**DOCUMENT SEGMENT:**

-- begin --

I knew that he would say the same thing next week, and of course, he knew it too.

Talking about action was enough to ease the anxiety of inaction, and so he continued to hold back from making this important decision that could change his life.

Most of us, during the course of a lifetime, will have to take many life changing decisions.

Of course, it could be argued that all decisions are life changing, especially the ones we don’t consciously make – If you weren’t late by five minutes for that train, you would not have met the person who would become your life partner, and so on.

But there are times in our lives when we know that the decision we have to make will have far reaching consequences.

Should I get married? To this person or to that? Should I move to a new place or stay here? Should I take this job or that? Or, should I join this university or that?
And so on.

If you have a difficult time with such decisions, if you are stuck, then it’s probably because you are thinking too much.

Decisions that force you to choose between ambiguous outcomes are difficult to make – your rational, theoretical brain will not be able to find a solution and will often spin in a closed ended loop.

Decisions can be difficult and complicated for a number of reasons, but often, difficult decisions are those when the 2 alternatives presented seem equally bad, or equally good.

-- end --

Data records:
-- begin --

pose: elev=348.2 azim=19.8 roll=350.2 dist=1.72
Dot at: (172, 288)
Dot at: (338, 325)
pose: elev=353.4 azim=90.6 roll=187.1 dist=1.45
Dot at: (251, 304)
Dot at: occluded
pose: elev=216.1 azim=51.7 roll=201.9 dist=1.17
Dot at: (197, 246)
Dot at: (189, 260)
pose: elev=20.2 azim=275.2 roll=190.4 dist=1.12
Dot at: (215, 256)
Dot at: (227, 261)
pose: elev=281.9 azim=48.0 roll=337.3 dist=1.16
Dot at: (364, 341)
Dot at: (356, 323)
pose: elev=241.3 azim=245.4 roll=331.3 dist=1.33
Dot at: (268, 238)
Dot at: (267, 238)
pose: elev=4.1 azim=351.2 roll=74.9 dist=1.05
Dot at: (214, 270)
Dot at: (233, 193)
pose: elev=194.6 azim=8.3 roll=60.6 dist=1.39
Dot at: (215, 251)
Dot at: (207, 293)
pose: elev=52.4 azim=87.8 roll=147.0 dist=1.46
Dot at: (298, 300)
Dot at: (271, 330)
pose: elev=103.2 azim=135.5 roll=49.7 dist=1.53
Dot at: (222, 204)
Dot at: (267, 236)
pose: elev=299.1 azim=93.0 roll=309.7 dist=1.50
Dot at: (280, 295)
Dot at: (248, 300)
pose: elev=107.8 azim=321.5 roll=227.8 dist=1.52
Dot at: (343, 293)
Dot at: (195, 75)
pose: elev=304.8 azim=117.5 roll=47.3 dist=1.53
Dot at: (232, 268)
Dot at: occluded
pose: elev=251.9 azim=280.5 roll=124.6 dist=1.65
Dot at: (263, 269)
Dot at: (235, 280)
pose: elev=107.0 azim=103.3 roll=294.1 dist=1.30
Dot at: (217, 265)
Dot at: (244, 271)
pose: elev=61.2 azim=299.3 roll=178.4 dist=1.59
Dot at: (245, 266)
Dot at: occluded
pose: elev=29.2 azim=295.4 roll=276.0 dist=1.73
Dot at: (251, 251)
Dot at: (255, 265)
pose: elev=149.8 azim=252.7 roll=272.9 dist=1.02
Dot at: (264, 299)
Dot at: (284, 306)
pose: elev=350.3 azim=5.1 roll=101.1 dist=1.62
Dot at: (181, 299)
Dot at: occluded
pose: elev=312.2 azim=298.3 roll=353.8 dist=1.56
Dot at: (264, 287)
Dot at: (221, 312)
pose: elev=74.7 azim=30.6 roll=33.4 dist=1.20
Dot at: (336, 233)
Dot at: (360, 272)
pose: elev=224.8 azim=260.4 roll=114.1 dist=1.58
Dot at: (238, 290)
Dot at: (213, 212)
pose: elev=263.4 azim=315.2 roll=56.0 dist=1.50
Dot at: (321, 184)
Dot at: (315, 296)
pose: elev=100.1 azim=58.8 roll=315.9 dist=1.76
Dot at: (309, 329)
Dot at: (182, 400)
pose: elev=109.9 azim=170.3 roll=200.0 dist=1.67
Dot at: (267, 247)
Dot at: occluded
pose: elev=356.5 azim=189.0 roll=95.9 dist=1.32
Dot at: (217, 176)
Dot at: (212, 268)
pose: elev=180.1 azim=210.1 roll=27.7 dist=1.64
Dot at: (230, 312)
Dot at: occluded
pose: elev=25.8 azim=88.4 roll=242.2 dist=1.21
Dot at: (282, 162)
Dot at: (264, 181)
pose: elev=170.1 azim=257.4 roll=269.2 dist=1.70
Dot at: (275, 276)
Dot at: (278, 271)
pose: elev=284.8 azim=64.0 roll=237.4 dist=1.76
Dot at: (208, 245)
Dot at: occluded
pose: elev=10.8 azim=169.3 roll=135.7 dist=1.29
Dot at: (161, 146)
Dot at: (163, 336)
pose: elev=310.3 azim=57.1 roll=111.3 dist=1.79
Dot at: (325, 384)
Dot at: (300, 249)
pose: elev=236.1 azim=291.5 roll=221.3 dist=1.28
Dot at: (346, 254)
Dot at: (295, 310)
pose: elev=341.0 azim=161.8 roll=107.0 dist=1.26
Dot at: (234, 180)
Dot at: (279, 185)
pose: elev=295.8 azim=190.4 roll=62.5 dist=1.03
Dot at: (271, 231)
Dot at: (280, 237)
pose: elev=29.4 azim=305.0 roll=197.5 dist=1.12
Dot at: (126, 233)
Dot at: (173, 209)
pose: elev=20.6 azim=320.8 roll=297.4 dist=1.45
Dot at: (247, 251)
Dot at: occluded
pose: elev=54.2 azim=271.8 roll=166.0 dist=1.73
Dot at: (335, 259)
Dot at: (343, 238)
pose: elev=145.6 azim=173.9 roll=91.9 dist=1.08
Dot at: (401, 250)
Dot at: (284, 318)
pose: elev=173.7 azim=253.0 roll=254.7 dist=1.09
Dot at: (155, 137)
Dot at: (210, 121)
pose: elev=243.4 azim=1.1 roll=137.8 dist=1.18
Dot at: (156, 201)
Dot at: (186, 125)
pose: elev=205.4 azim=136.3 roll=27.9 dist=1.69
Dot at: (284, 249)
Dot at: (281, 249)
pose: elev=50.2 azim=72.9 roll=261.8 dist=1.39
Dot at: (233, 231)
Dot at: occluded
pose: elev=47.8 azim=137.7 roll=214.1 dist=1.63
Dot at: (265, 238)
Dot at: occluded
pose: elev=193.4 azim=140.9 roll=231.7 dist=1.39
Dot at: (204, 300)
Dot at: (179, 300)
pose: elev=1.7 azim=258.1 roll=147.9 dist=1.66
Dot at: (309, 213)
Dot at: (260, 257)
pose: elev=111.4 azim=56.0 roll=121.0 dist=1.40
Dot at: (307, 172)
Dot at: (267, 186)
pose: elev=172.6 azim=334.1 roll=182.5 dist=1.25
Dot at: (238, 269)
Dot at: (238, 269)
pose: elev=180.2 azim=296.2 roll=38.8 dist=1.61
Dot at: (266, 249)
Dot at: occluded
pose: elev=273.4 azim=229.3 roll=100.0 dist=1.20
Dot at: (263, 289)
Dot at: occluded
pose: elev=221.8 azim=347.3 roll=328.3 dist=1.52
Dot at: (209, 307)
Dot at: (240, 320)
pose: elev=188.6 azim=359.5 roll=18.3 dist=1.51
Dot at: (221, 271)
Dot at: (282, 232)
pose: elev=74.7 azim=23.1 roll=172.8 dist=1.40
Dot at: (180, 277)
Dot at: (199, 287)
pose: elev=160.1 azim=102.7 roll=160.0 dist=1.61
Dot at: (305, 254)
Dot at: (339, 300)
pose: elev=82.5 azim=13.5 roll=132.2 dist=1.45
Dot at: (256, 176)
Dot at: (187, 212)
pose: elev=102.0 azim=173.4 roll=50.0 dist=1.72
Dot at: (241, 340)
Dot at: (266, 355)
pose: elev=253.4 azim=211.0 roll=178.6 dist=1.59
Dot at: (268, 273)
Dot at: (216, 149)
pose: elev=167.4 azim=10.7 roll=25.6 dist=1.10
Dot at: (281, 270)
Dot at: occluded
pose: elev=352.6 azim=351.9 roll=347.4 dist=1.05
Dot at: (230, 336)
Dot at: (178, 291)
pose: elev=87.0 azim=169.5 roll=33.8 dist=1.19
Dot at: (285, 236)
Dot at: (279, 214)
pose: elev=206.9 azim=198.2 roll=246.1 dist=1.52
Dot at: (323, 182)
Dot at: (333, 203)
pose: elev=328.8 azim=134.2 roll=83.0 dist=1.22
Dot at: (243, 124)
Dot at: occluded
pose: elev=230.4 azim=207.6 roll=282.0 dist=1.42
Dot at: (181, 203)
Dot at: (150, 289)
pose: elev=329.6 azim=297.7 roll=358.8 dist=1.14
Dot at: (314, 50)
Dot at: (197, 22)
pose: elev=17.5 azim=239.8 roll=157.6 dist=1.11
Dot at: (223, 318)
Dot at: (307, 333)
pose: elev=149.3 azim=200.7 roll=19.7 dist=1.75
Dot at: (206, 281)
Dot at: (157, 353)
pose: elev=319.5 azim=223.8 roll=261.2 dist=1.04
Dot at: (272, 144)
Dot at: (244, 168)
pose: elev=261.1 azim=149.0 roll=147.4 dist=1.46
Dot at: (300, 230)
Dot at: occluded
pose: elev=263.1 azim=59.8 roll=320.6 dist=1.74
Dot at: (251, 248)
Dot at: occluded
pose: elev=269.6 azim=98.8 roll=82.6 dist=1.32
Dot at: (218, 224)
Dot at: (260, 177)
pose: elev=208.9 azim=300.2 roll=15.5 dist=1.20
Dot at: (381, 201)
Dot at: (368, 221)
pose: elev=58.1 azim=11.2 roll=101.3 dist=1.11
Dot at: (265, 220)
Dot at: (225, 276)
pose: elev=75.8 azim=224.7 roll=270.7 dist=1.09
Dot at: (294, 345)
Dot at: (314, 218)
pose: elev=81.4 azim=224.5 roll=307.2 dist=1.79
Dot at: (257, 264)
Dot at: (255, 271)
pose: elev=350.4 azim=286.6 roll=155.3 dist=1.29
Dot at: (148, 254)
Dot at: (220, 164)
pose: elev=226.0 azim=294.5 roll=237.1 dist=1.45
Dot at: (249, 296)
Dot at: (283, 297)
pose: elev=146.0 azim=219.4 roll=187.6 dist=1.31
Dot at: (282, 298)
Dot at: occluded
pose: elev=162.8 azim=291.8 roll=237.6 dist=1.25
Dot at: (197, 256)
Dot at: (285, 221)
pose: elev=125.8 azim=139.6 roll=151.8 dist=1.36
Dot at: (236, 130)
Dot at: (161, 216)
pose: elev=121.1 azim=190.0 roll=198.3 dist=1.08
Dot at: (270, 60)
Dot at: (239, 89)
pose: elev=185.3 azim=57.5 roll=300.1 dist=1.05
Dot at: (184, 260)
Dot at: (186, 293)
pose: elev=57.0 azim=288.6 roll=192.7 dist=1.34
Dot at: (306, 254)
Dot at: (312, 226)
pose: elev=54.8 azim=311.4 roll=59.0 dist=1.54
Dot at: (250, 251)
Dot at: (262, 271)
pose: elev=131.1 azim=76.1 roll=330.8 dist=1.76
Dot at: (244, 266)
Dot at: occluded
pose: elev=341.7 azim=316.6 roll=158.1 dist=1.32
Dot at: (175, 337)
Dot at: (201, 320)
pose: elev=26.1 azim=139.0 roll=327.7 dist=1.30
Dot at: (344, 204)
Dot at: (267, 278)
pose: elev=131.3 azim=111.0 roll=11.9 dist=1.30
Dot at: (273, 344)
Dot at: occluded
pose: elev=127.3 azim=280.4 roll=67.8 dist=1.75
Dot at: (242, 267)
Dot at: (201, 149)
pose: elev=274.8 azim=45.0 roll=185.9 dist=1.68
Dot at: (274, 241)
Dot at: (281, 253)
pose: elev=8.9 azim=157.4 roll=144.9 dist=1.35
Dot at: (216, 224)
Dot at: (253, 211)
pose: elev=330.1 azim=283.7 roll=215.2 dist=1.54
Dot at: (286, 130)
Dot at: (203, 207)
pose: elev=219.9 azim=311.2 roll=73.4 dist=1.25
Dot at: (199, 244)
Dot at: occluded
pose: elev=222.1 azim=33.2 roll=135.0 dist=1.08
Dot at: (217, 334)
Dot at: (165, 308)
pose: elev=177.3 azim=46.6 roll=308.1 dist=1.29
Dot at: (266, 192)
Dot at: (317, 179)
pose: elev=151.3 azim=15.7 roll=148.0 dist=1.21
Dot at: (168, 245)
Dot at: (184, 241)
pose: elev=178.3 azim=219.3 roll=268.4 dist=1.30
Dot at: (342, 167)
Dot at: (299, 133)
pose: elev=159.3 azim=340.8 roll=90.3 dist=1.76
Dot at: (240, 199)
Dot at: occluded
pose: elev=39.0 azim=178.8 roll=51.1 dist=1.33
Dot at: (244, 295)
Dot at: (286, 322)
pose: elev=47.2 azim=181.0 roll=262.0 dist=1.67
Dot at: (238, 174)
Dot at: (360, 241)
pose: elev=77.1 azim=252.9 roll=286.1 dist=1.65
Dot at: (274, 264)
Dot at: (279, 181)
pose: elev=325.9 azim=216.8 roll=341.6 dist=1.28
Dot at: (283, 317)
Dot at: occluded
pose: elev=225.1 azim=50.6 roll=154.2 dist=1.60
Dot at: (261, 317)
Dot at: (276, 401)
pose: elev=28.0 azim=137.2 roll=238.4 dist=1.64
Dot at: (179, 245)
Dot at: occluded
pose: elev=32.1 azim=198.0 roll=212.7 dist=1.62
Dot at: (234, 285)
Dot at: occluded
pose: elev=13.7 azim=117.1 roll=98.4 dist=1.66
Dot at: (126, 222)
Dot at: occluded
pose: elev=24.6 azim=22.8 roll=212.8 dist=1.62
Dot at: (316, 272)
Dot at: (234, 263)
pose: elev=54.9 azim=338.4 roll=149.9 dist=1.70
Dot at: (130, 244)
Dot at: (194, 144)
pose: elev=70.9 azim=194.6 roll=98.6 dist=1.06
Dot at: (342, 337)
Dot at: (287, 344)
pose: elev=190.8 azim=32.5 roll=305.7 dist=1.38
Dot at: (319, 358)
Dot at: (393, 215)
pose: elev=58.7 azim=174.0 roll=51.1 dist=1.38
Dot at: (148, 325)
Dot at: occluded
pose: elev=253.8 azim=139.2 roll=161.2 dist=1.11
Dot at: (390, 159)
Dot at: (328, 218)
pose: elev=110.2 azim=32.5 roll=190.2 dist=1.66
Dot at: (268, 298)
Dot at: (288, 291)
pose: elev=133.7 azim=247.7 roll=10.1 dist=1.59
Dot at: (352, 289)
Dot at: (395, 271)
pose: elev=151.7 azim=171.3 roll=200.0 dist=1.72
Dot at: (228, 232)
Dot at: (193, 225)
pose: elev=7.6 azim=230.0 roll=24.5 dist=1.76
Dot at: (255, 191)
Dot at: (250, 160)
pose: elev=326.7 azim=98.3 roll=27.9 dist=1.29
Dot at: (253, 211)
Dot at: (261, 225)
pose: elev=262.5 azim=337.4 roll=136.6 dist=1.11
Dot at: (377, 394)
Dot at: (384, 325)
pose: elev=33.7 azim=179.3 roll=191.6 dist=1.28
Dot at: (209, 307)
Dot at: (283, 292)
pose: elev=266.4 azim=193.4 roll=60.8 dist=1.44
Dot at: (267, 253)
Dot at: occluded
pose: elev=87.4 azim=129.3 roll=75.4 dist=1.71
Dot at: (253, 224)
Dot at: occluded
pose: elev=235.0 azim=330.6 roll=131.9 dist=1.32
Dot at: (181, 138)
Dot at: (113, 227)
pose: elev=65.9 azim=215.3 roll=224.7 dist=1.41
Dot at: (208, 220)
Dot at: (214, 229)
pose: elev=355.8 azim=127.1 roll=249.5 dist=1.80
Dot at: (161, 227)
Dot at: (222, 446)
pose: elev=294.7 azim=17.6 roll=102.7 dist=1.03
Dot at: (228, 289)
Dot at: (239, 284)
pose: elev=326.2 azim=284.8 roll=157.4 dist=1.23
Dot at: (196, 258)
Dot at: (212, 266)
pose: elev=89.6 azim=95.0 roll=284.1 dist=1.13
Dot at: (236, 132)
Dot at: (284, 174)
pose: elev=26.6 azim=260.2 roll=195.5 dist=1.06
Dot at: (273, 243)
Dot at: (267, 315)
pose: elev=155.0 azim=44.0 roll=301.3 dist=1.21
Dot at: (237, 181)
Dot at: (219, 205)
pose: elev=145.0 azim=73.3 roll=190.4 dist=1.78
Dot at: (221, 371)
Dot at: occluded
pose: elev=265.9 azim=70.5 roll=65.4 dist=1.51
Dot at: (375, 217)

-- end --

**TASK BRIEF:** In the passage on making difficult decisions above, please list every question given as an example of a life-changing choice.

**WRITTEN REPLY:**
Should I get married?
To this person or to that?
Should I move to a new place or stay here?
Should I take this job or that?
Or, should I join this university or that?